◆ Data to use:
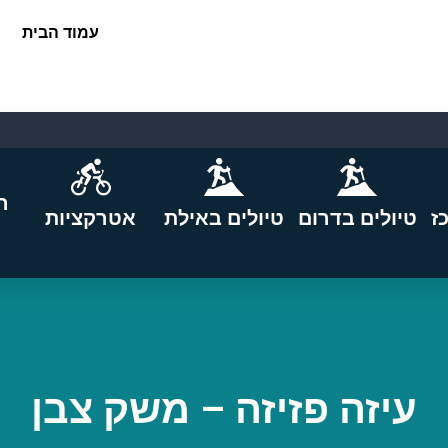
עמוד הבית
ה
ז
טיולים בדרום
טיולים באילת
אטרקציות
עיזה פזיזה – משק צבן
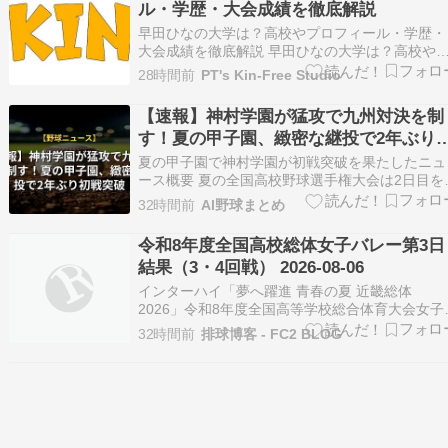
ル・学歴・大会成績を徹底解説
の字型の…
早田ひなの大学は？高校やプロフィール・学歴・
大会成績を徹底解説 早田ひなの大学は？高校や
ロフィール・大会成績を紹介 早田ひな選手は、
28時間前
PT's Kin-Free Studio
岡県出身で日本生命に所属する卓球選手です。パ
リ2024オリンピックでは女子シングルス銅メダ
【速報】神村学園が猛攻で九州対決を制
ル、女子団体銀メダルを獲得しました。 本記事
す！夏の甲子園、緻密な継投で2年ぶり
は、年…
戦突破
夏の甲子園で神村学園が初戦突破を果たしたニュ
ース概要 夏の全国高校野球選手権大会は2日目を
え、甲子園球場では1回戦の2試合が行われまし
32時間前
AI野球まとめ
た。 第1試合は鹿児島代表の神村学園と福岡代表
東筑による九州勢対決となりました。 試合は1回
令和8年度全国高校総体女子バレー第3日
に東筑の平山が先頭打者本塁打を放ち先制する展
結果（3・4回戦） 2026-08-06
開と…
インターハイ「夢へ躍進 青春の夏 近畿総体
2026」令和8年度全国高等学校総合体育大会女子
レーボール競技大会2025年08月03日(月)～08月0
32時間前
排球博客 - FC2 BLOG
日(金) 滋賀県草津市立滋賀トヨタ アリーナ／守
市民体育館＜女子決勝トーナメント＞08月06日
(木) 第3日 決勝トーナメン…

◆ Task brief: Above are the records; copy them exactly without the pictures.

◆ Exercise output:
עמוד הבית
ה
ז
טיולים בדרום
טיולים באילת
אטרקציות
עיזה פזיזה – משק צבן
ル・学歴・大会成績を徹底解説
の字型の…
早田ひなの大学は？高校やプロフィール・学歴・
大会成績を徹底解説 早田ひなの大学は？高校や
ロフィール・大会成績を紹介 早田ひな選手は、
28時間前
PT's Kin-Free Studio
岡県出身で日本生命に所属する卓球選手です。パ
リ2024オリンピックでは女子シングルス銅メダ
【速報】神村学園が猛攻で九州対決を制
ル、女子団体銀メダルを獲得しました。 本記事
す！夏の甲子園、緻密な継投で2年ぶり
は、年…
戦突破
夏の甲子園で神村学園が初戦突破を果たしたニュ
ース概要 夏の全国高校野球選手権大会は2日目を
え、甲子園球場では1回戦の2試合が行われまし
32時間前
AI野球まとめ
た。 第1試合は鹿児島代表の神村学園と福岡代表
東筑による九州勢対決となりました。 試合は1回
令和8年度全国高校総体女子バレー第3日
に東筑の平山が先頭打者本塁打を放ち先制する展
結果（3・4回戦） 2026-08-06
開と…
インターハイ「夢へ躍進 青春の夏 近畿総体
2026」令和8年度全国高等学校総合体育大会女子
レーボール競技大会2025年08月03日(月)～08月0
32時間前
排球博客 - FC2 BLOG
日(金) 滋賀県草津市立滋賀トヨタ アリーナ／守
市民体育館＜女子決勝トーナメント＞08月06日
(木) 第3日 決勝トーナメン…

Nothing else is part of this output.